Here is the link:http://acm.hdu.edu.cn/showproblem.php?pid=2602 

Today we are not desiring the maximum value of bones,but the K-th maximum value of the bones.NOTICE that,we considerate two ways that get the same value of bones are the same.That means,it will be a strictly decreasing sequence from the 1st maximum , 2nd maximum .. to the K-th maximum. 

If the total number of different values is less than K,just ouput 0.

Input

The first line contain a integer T , the number of cases. Followed by T cases , each case three lines , the first line contain two integer N , V, K(N <= 100 , V <= 1000 , K <= 30)representing the number of bones and the volume of his bag and the K we need. And the second line contain N integers representing the value of each bone. The third line contain N integers representing the volume of each bone.
────────
Job 1 ▸ What three quantities does the Input section of the problem statement say the first line of each case contains?
Job 2 ▸ In the problem statement, what should be output if the total number of different values is less than K?
Job 3 ▸ Repeat word for word the part of the problem statement that opens with the words "Here is the" and closes with "the K-th maximum.".

Saved data entries
────────
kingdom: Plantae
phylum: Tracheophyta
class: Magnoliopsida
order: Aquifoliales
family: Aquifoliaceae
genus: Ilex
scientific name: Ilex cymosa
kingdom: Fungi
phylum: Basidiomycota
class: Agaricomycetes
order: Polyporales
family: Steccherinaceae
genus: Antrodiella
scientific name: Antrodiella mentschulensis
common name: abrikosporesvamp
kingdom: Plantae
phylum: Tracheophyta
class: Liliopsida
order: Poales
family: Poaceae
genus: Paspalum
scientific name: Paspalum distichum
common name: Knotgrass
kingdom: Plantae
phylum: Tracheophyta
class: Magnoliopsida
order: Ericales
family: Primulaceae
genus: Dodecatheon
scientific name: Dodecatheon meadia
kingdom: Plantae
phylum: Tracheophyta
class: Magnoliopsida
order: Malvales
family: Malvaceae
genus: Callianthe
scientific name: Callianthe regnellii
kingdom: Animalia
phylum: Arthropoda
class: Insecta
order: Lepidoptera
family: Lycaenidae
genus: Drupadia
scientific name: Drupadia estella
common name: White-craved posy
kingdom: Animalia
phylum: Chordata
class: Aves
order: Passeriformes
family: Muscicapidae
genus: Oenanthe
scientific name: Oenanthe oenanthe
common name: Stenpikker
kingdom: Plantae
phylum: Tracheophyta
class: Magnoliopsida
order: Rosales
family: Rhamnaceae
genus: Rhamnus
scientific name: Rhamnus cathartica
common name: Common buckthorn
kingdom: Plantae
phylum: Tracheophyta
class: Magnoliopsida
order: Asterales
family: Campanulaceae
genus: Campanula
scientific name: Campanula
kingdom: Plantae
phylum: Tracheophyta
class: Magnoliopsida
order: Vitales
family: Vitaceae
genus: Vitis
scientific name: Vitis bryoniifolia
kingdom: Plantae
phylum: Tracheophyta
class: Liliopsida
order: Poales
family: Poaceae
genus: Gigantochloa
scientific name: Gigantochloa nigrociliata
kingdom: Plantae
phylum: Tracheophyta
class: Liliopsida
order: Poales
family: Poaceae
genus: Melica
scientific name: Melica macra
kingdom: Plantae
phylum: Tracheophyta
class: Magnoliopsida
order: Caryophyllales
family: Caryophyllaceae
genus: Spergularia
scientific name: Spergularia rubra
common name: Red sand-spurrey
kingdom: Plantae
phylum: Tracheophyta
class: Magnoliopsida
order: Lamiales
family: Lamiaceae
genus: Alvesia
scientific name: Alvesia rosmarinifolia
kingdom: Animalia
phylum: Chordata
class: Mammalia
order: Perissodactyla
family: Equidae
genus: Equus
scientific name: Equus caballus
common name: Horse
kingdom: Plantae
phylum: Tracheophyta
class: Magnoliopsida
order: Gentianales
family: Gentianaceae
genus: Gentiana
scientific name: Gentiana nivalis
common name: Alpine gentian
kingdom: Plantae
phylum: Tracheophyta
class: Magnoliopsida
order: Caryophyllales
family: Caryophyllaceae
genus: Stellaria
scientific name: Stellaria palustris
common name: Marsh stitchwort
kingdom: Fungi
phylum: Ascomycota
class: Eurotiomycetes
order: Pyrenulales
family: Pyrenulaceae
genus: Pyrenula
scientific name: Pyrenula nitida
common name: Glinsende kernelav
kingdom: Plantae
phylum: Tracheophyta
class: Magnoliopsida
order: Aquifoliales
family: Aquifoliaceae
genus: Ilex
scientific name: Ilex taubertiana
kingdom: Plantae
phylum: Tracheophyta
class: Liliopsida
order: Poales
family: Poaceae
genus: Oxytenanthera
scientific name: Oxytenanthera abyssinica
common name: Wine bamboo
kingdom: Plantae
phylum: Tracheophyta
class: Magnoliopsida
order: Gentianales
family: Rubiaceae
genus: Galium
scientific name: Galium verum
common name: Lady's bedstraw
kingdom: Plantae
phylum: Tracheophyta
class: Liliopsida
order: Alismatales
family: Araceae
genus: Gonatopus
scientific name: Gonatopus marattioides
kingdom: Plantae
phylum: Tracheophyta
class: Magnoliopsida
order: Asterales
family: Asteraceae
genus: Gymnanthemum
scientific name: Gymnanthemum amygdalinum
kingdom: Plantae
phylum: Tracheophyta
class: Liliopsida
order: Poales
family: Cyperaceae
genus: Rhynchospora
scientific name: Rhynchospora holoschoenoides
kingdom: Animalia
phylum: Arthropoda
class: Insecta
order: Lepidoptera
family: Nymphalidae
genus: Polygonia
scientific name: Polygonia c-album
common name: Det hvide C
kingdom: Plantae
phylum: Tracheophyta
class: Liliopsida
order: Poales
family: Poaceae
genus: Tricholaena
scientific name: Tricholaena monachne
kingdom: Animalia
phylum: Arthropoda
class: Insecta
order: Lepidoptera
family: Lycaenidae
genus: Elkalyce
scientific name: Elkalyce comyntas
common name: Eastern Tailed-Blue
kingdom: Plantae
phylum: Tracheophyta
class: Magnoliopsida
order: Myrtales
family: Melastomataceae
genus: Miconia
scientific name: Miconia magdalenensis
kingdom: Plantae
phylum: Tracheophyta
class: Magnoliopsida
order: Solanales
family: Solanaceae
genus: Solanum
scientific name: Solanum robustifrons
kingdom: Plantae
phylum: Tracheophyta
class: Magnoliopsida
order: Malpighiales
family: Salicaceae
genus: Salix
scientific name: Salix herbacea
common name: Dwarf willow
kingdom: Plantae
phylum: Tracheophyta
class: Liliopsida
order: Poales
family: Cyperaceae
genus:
────────
Complete answer 1 ▸ N, the number of bones; V, the volume of his bag; and K, the K we need.

Complete answer 2 ▸ 0

Complete answer 3 ▸
Here is the link:http://acm.hdu.edu.cn/showproblem.php?pid=2602 

Today we are not desiring the maximum value of bones,but the K-th maximum value of the bones.NOTICE that,we considerate two ways that get the same value of bones are the same.That means,it will be a strictly decreasing sequence from the 1st maximum , 2nd maximum .. to the K-th maximum.